→ **What you will do**: Copy the passage about Henry IV Part II as a sequel word for word, from its first sentence to its last.

→ **Document passage**:
The dilemma of producing a proper sequel attends Shakespeare only once in the canon, and herein we will find some of the familiar pitfalls of the genre. To be sure, Henry IV Part II is a fine play but it has an air of construction whereas the first was all invention. And yet our main characters – King and Prince Henry, Falstaff – are imbued with such distinct personalities that it would be a sin not to see them again. It must have been wearying at times for the playwright to invent and invest his characters with such life and nuance only to cast them all aside the next year for a new troop. The history plays only partially solve this problem; though certain characters and plots recur, Shakespeare’s own aesthetics compelled him to create with each play new themes that made it feel unique. Henry IV Part II is an exception – this is an unabashed sequel.

Chart comprehension data
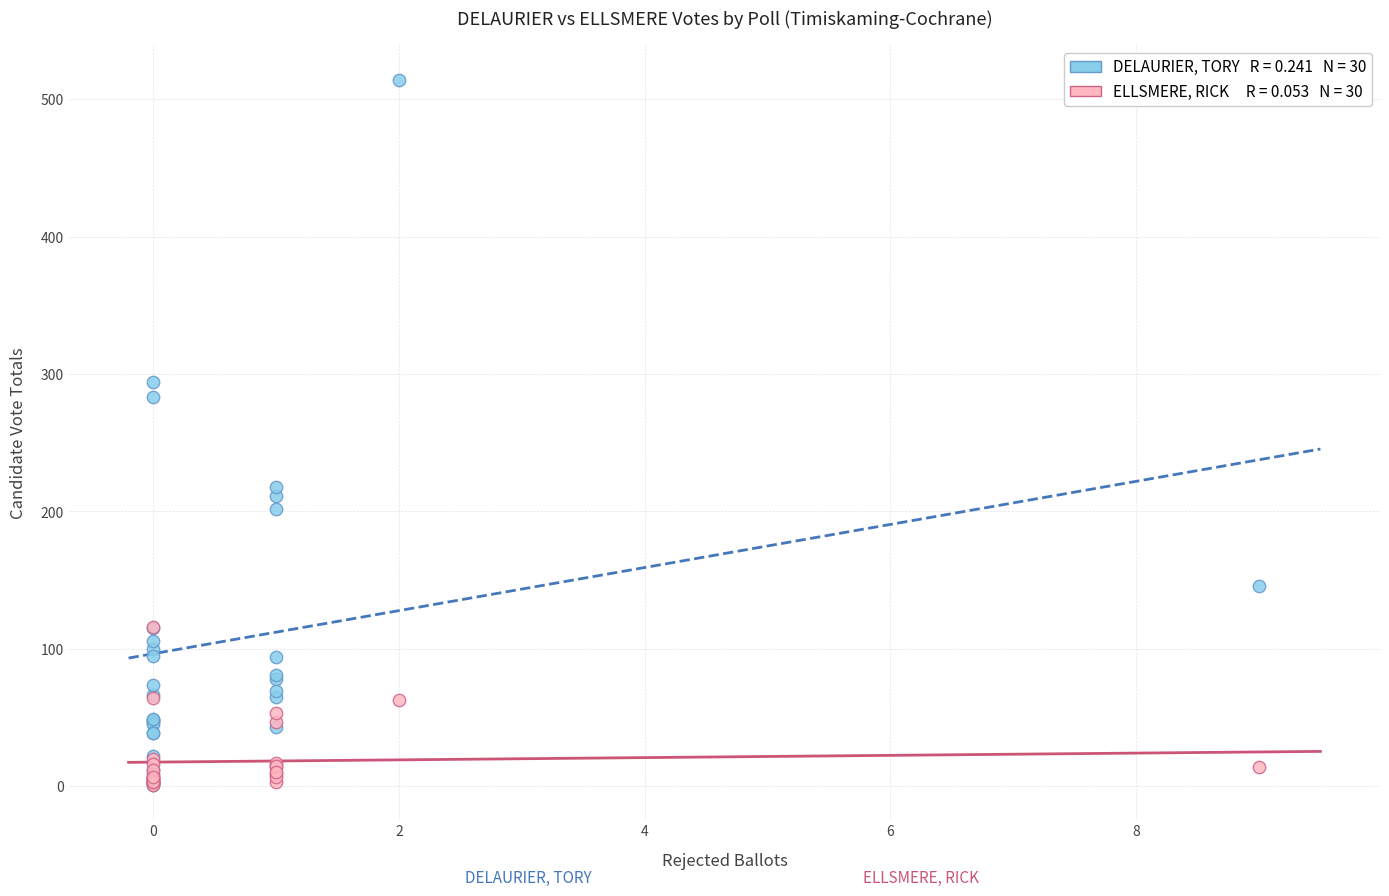

Across all series, what Y value is closest to 257?

283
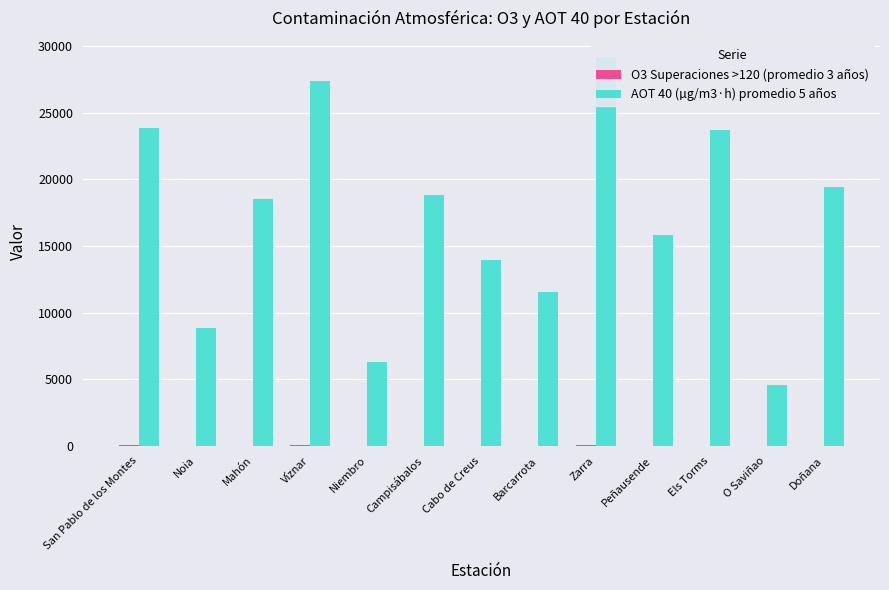

What is the label of the 5th bar from the left?

Niembro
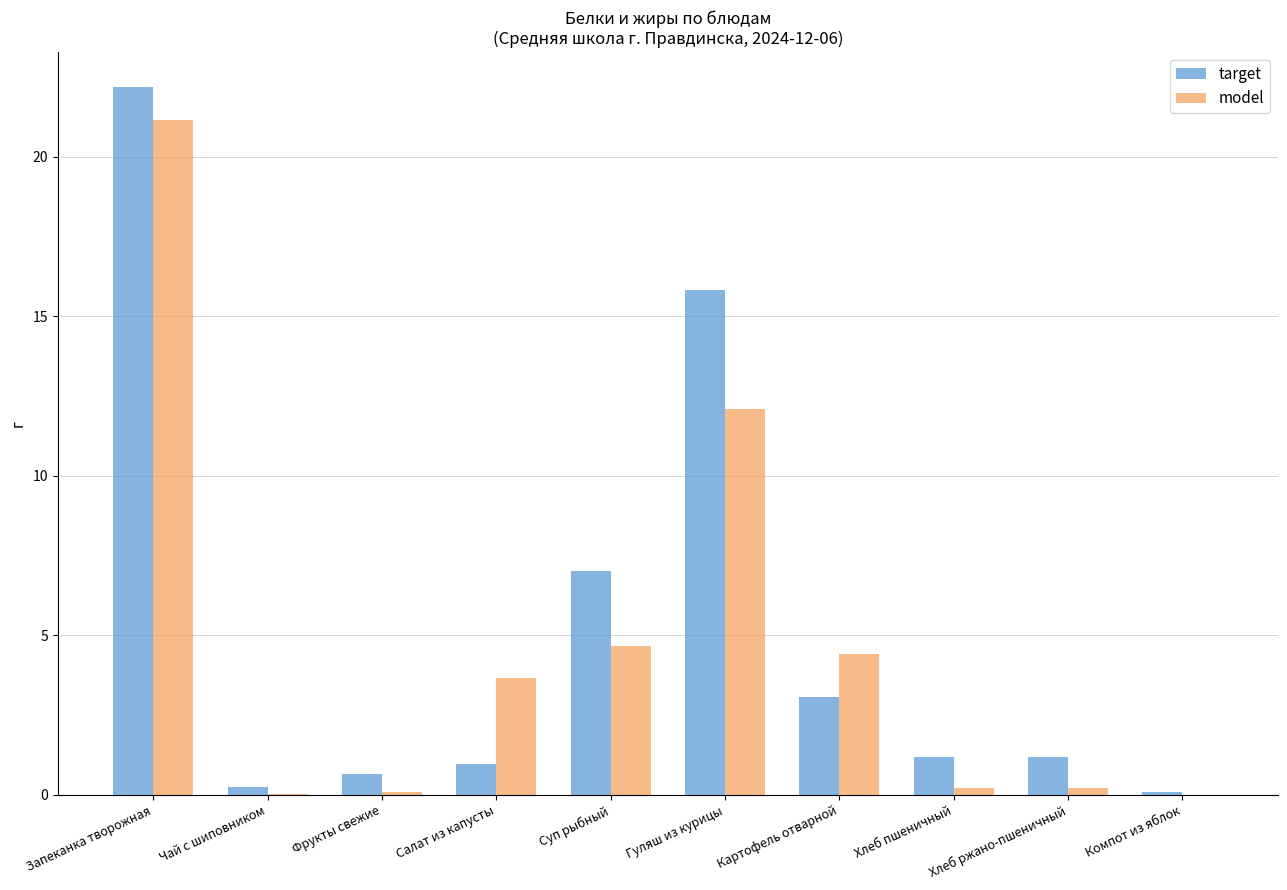

How many groups of bars are there?

10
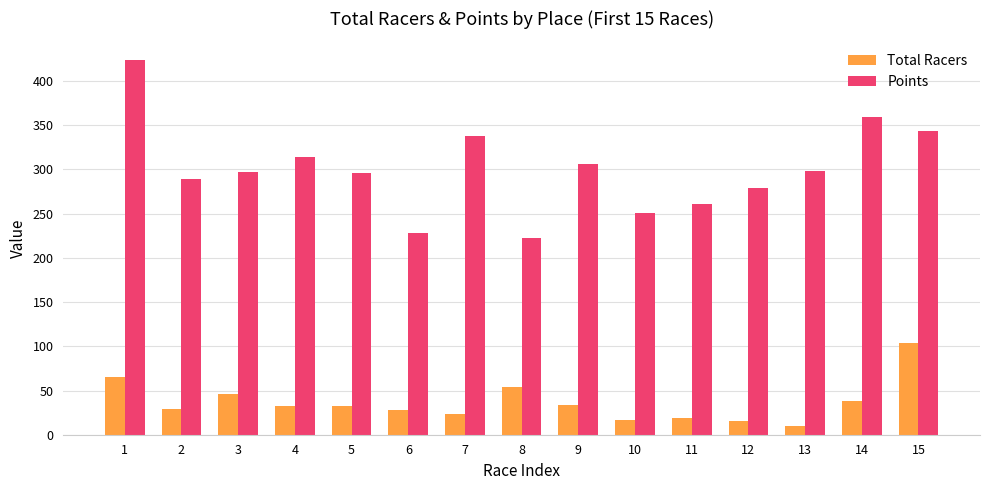

What is the difference between the highest and lowest values at 13?

288.7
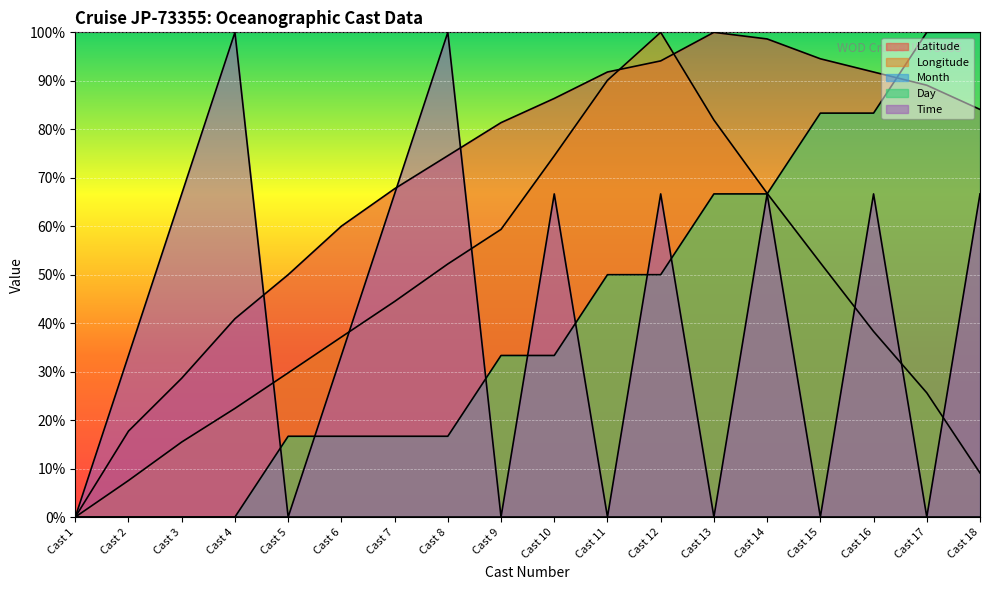

What is the difference between the second highest and second lowest values in the Longitude series?

82.6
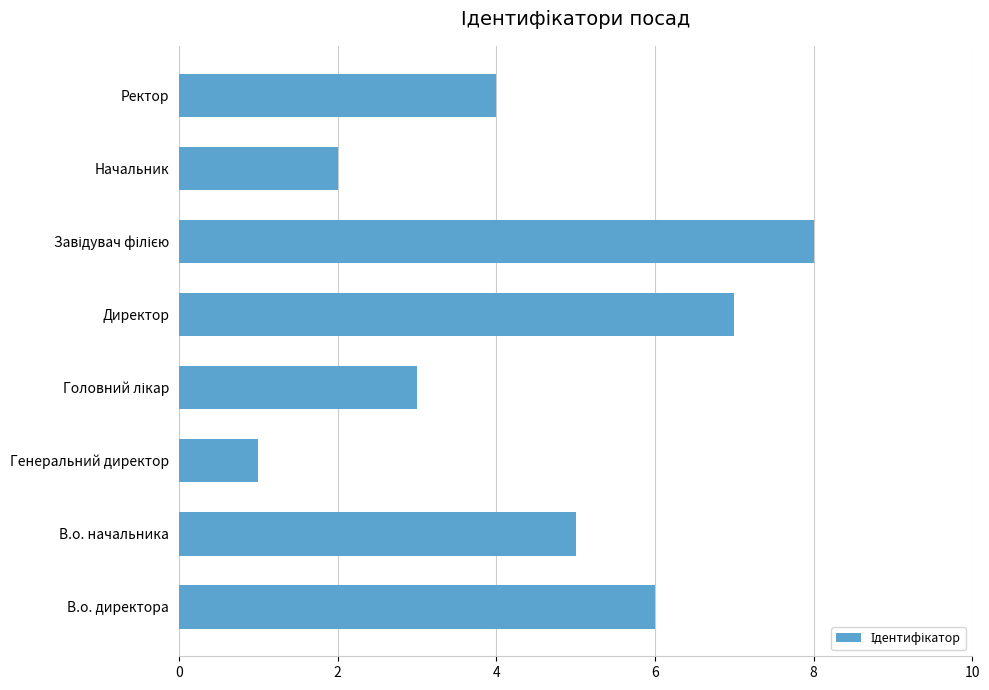

Where is the data nearest to the value 4?

Ректор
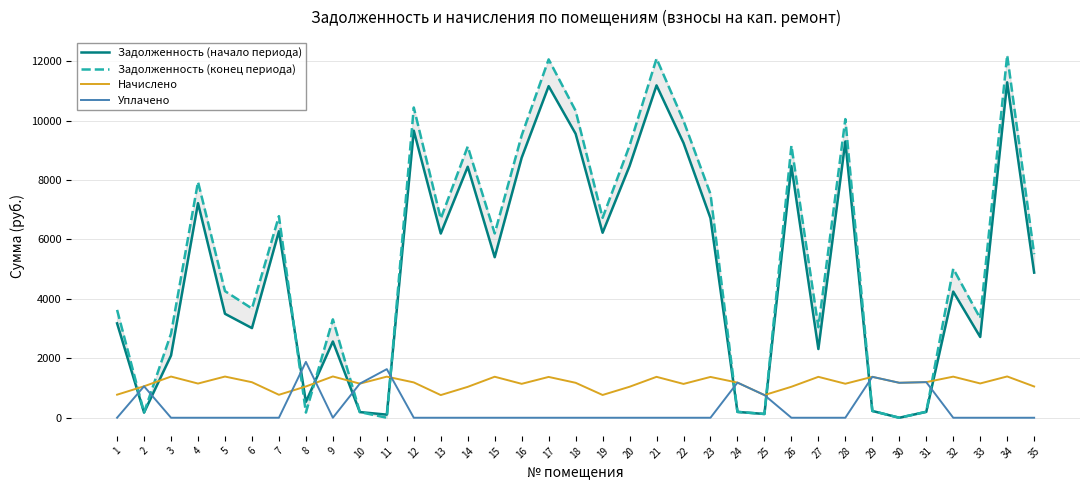

Reading left to right, extract all data points from this chart.

Задолженность (начало периода): 1=3177.4	2=176.5	3=2095.6	4=7222.1	5=3499.2	6=3017.6	7=6278.0	8=534.2	9=2566.5	10=191.3	11=104.2	12=9662.4	13=6200.5	14=8448.1	15=5404.0	16=8752.9	17=11160.9	18=9559.0	19=6226.3	20=8474.0	21=11186.7	22=9249.0	23=6718.1	24=197.2	25=127.2	26=8474.0	27=2313.0	28=9300.7	29=229.5	30=0.0	31=199.8	32=4246.2	33=2717.9	34=11290.0	35=4884.8
Задолженность (конец периода): 1=3629.2	2=176.5	3=2830.9	4=7939.3	5=4262.9	6=3676.3	7=6784.8	8=175.4	9=3312.2	10=191.3	11=0.0	12=10442.4	13=6701.0	14=9130.1	15=6202.9	16=9501.6	17=12061.8	18=10330.7	19=6728.9	20=9158.0	21=12089.8	22=9995.7	23=7528.8	24=197.2	25=127.2	26=9158.0	27=3047.4	28=10051.5	29=229.5	30=0.0	31=199.8	32=5017.9	33=3349.7	34=12201.4	35=5504.9
Начислено: 1=775.9	2=1058.9	3=1386.5	4=1151.2	5=1386.5	6=1195.7	7=772.7	8=1052.6	9=1389.7	10=1148.0	11=1383.3	12=1189.3	13=763.2	14=1039.9	15=1380.1	16=1141.6	17=1373.8	18=1176.6	19=766.4	20=1043.0	21=1376.9	22=1138.4	23=1373.8	24=1183.0	25=763.2	26=1043.0	27=1376.9	28=1144.8	29=1376.9	30=1176.6	31=1198.9	32=1383.3	33=1154.3	34=1389.7	35=1052.6
Уплачено: 1=0.0	2=1058.9	3=0.0	4=0.0	5=0.0	6=0.0	7=0.0	8=1880.6	9=0.0	10=1148.0	11=1636.0	12=0.0	13=0.0	14=0.0	15=0.0	16=0.0	17=0.0	18=0.0	19=0.0	20=0.0	21=0.0	22=0.0	23=0.0	24=1183.0	25=763.2	26=0.0	27=0.0	28=0.0	29=1376.9	30=1176.6	31=1198.9	32=0.0	33=0.0	34=0.0	35=0.0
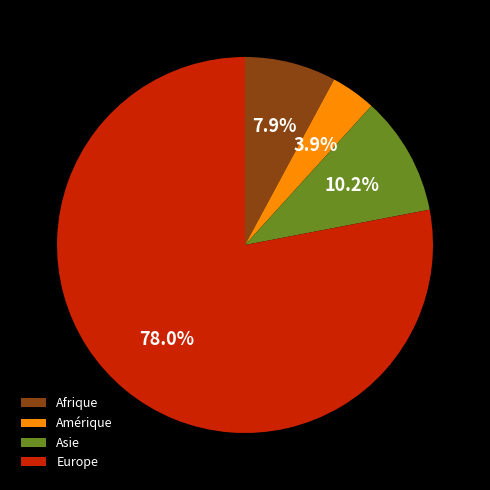

Is there any slice that represents more than half of the pie?

Yes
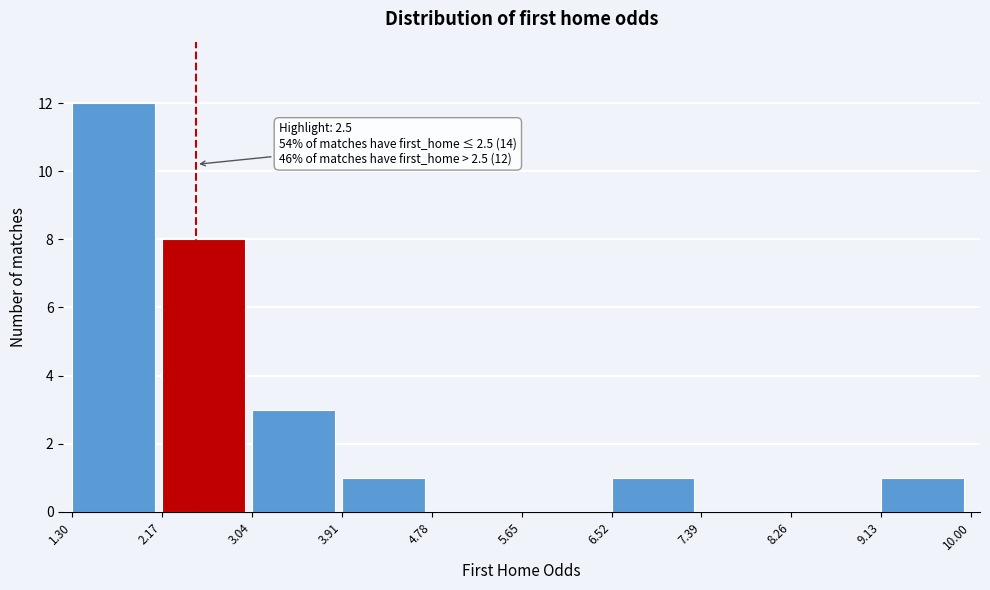

Which range on the x-axis has the tallest bar?

1.30 to 2.17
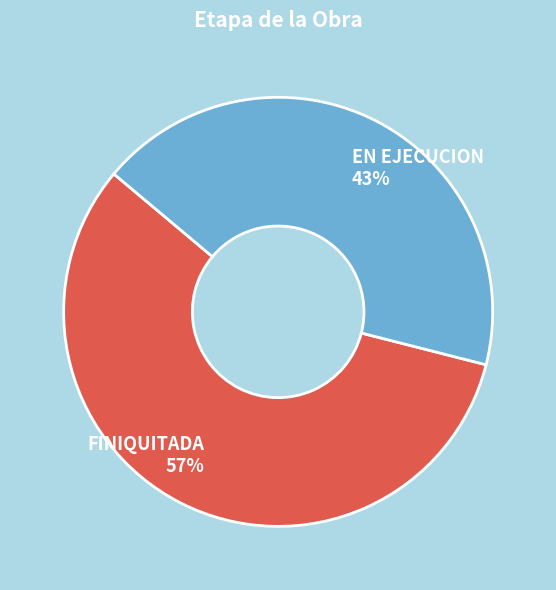

Is the sum of EN EJECUCION and FINIQUITADA greater than half?

Yes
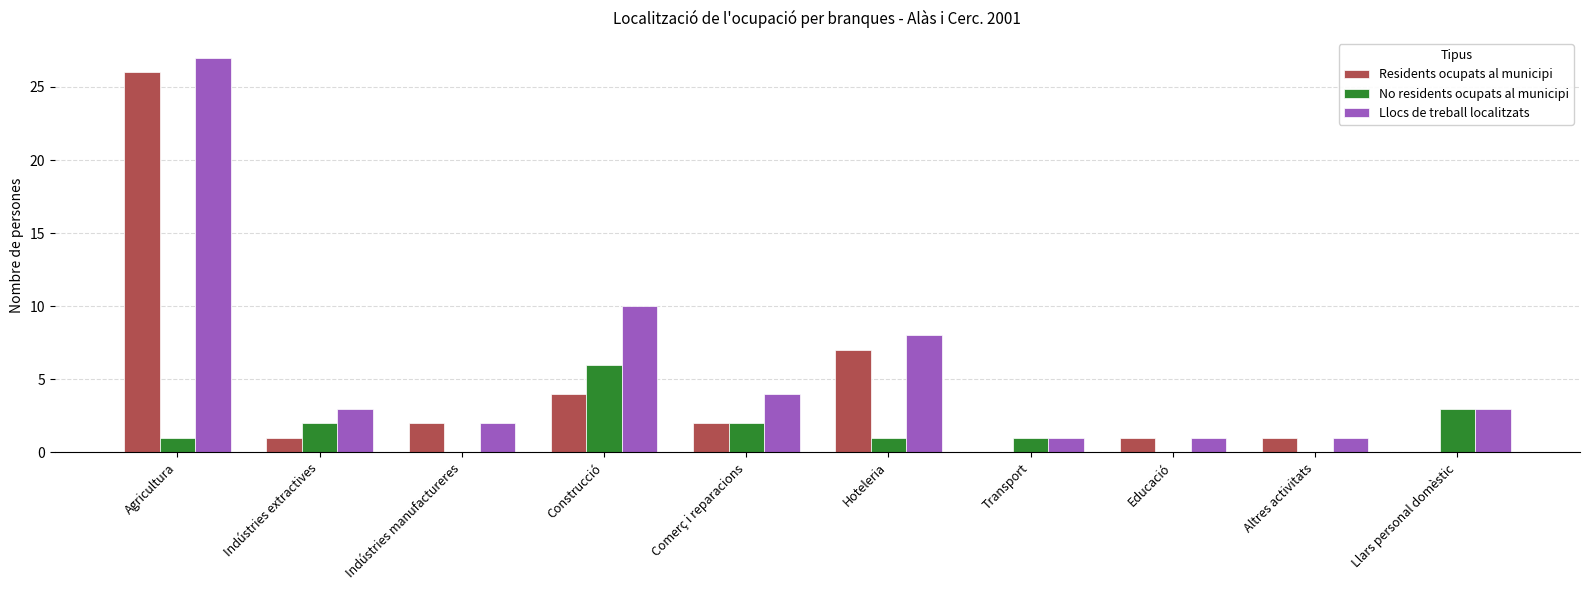

What are all the series names shown in the legend?

Residents ocupats al municipi, No residents ocupats al municipi, Llocs de treball localitzats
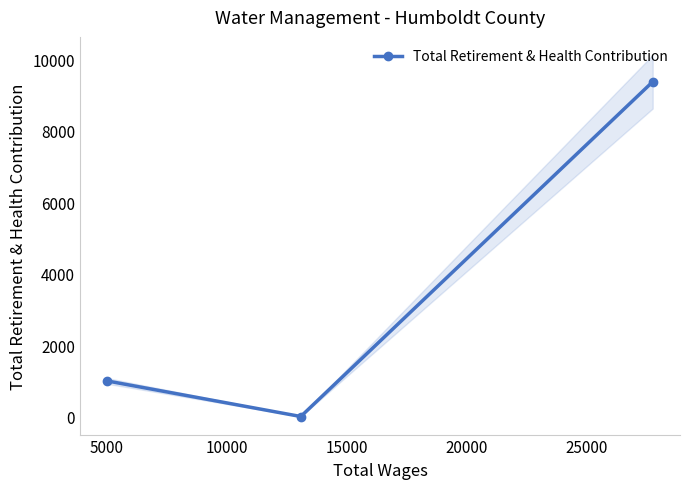

How many data points in Total Retirement & Health Contribution are less than 996?

1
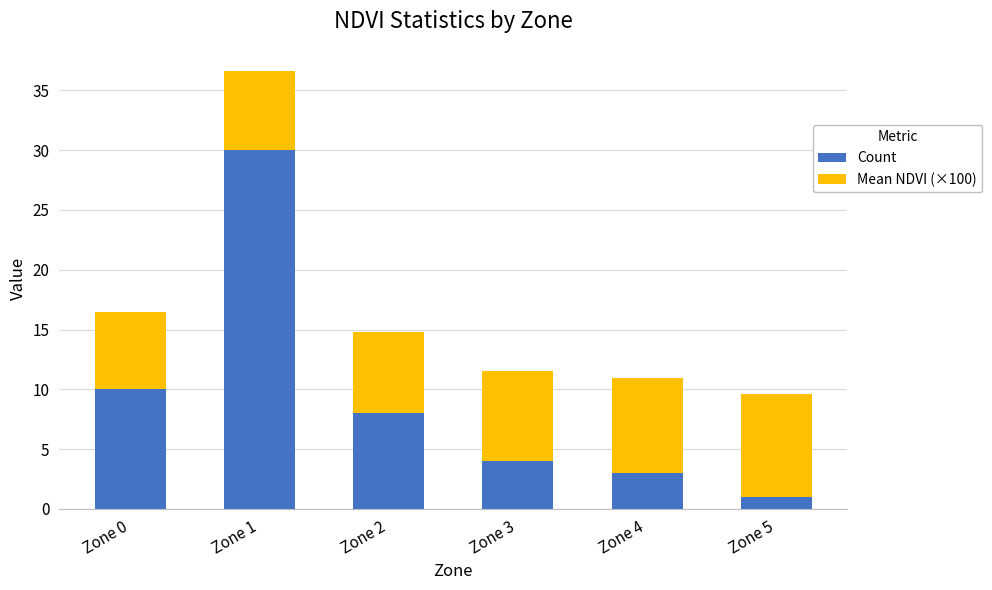

List the labels in order of Count value, smallest first.

Zone 5, Zone 4, Zone 3, Zone 2, Zone 0, Zone 1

→ **Exercise response**:
The dilemma of producing a proper sequel attends Shakespeare only once in the canon, and herein we will find some of the familiar pitfalls of the genre. To be sure, Henry IV Part II is a fine play but it has an air of construction whereas the first was all invention. And yet our main characters – King and Prince Henry, Falstaff – are imbued with such distinct personalities that it would be a sin not to see them again. It must have been wearying at times for the playwright to invent and invest his characters with such life and nuance only to cast them all aside the next year for a new troop. The history plays only partially solve this problem; though certain characters and plots recur, Shakespeare’s own aesthetics compelled him to create with each play new themes that made it feel unique. Henry IV Part II is an exception – this is an unabashed sequel.